Return to site

How to Tailor Financial Services to the Millennial Mindset

· Millennials,Business,Banking,Money Management,Advertising

Millennials—people born between the late 1970s and the early 2000s—are quite possibly the most-studied generation of all time. Marketing efforts are heavily directed at millennials. This is especially true of digital marketing.

There are a few characteristics that define millennials. These include being highly computer literate, having a more optimistic outlook on life, and possessing a level of confidence that is sometimes described as borderline narcissism.

Another lesser mentioned trait of millennials is the “fear of missing out," also abbreviated as FOMO. What is millennial FOMO? Compared to preceding generations, millennials tend to compare themselves to their peers more frequently, using peer accomplishments as a barometer of success.

This is especially true when it comes to financial success. Major players in the financial industry have taken note of so-called millennial FOMO and are using it to connect with this generation.

What Causes Millennial FOMO?

Millennial FOMO stems from the constant exposure to social media networks that bombard users with what is essentially a carefully curated version of another person’s life. FOMO prompts millennials to mimic the behaviors to which they are routinely exposed. This includes financial behaviors. Trading sites are even emerging that capitalize on millennial FOMO by giving investors an inside look at the trading activity of others.

FOMO-driven financial decisions are problematic for several reasons. First, making financial decisions based on what others are doing (or not doing) can spell disaster because there is no way to see the full picture of another person. Additionally, it is never wise to make financial decisions without considering your personal goals and circumstances. What works for someone else might spell disaster for you.

millennial workforce

Recently, Deloitte studied millennial decision making when it comes to finances and found that many members of this generation would benefit from financial counseling. The study revealed that about 60 percent of millennials had low to moderate confidence about their ability to reach financial goals.

Another 35 percent of millennials indicated that they definitely need help navigating their finances. Sadly, nearly 70 percent of respondents reported that they needed assistance with basic things like creating savings goals. However, only one-third of those surveyed stated that they would seek financial help from a bank.

Challenging Millennial FOMO

With millennials more apt to copy the financial moves of their peers, a unique challenge is presented to traditional financial institutions. Millennials are demanding something different from the traditional brick-and-mortar financial experience. Banks that cannot keep up fall off customers' radars.

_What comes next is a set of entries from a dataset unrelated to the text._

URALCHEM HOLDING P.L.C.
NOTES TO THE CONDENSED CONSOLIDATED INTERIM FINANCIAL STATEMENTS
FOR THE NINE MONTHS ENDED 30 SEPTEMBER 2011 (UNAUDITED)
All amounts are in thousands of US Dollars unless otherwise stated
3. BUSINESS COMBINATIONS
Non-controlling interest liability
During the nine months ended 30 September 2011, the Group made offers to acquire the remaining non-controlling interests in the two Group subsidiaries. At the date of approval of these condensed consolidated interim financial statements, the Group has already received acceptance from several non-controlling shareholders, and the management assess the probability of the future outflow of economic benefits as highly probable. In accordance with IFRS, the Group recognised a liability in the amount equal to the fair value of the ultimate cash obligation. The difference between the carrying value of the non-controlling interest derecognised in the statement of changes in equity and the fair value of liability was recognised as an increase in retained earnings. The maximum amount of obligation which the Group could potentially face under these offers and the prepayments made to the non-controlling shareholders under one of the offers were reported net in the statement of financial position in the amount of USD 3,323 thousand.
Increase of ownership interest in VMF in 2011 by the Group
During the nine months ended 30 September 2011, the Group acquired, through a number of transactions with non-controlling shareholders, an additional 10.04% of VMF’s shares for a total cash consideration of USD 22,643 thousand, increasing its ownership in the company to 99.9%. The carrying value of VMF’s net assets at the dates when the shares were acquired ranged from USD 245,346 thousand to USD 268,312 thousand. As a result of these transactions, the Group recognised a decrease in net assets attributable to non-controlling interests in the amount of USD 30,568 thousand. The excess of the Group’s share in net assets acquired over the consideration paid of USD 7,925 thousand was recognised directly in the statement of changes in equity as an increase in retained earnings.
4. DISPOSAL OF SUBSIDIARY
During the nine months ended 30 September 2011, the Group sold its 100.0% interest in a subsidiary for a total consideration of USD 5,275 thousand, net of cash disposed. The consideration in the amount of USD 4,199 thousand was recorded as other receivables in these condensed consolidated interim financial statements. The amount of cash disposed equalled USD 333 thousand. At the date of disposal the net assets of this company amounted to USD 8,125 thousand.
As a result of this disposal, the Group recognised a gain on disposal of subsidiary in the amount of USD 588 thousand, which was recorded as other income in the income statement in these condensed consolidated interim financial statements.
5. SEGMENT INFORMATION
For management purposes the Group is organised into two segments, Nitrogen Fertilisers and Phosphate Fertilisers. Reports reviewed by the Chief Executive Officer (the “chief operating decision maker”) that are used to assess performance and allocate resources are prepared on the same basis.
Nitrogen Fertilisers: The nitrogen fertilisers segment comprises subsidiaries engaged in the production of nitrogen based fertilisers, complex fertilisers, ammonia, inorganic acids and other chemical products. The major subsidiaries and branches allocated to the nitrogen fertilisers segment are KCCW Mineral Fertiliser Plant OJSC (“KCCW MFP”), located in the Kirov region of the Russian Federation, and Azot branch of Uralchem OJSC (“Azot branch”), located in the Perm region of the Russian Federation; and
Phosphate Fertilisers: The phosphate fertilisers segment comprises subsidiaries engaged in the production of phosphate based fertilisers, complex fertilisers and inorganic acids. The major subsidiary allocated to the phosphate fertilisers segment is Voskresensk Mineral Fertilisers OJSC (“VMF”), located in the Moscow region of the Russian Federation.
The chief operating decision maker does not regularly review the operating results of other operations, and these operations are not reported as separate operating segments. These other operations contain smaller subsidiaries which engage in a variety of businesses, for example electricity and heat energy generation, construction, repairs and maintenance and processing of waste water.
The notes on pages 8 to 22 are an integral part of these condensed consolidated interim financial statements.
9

Millennials have demonstrated that a digital financial experience is preferable. Additionally, this group is accustomed to having financial information at their fingertips due to the ubiquity of mobile apps. Deloitte’s study made it clear that most millennials are active savers. As a result, this group would serve as an ideal user base for financial tools focused on saving and wealth building.

Growing up in the digital age, millennials are accustomed to instant gratification. This mindset also applies to finances. The ability to chat directly with support agents via social media is a huge selling point for any financial provider.

The fears of millennials must also be addressed. Many of these individuals reported feeling some level of anxiety surrounding finances. This means that it's important for financial institutions to be more transparent to build the trust of this group.

Millennials Love Non-Traditional Financial Services

Although this group tends to shy away from traditional banking, millennials absolutely love non-traditional financial services. By nature, millennials are open-minded. This often leads them to seek alternatives to banks that better meet their needs.

Research conducted by BrandCap revealed that millennials ranked non-traditional financial brands ahead of traditional banks. Further, consumers age 18 to 34 favor all-digital financial brands over banks. In addition, top fintech apps surpassed traditional banks and money transfer services in the value of transactions processed.

online services

Why do millennials favor non-traditional financial services? One of the main reasons is convenience. Traditional banks tend to do things retroactively rather than proactively and rely heavily on the input of investors and board members. Non-traditional financial services are more customer-centric. This means that they regularly seek customer feedback and use it to continually improve processes and enhance service offerings.

Solutions for Millennial FOMO

Studies continue to show that millennials have a decidedly different view of finances compared to previous generations. This new outlook requires a new approach. The chief requirements of financial apps and services are convenience and flexibility.

Millennials want to be connected to their peers but also value personalized products and services. Both traditional and non-traditional financial institutions can tap into this market by collecting and implementing consumer feedback efficiently.

Traditional banks must learn to empathize with millennials and conduct the research necessary to learn what resonates with this group. Old ways will not attract new consumers. As a result, it is recommended that institutions take a social approach to financial literacy, investing, and saving. If millennials feel that a company understands their goals and motivations, they are more likely to trust that business.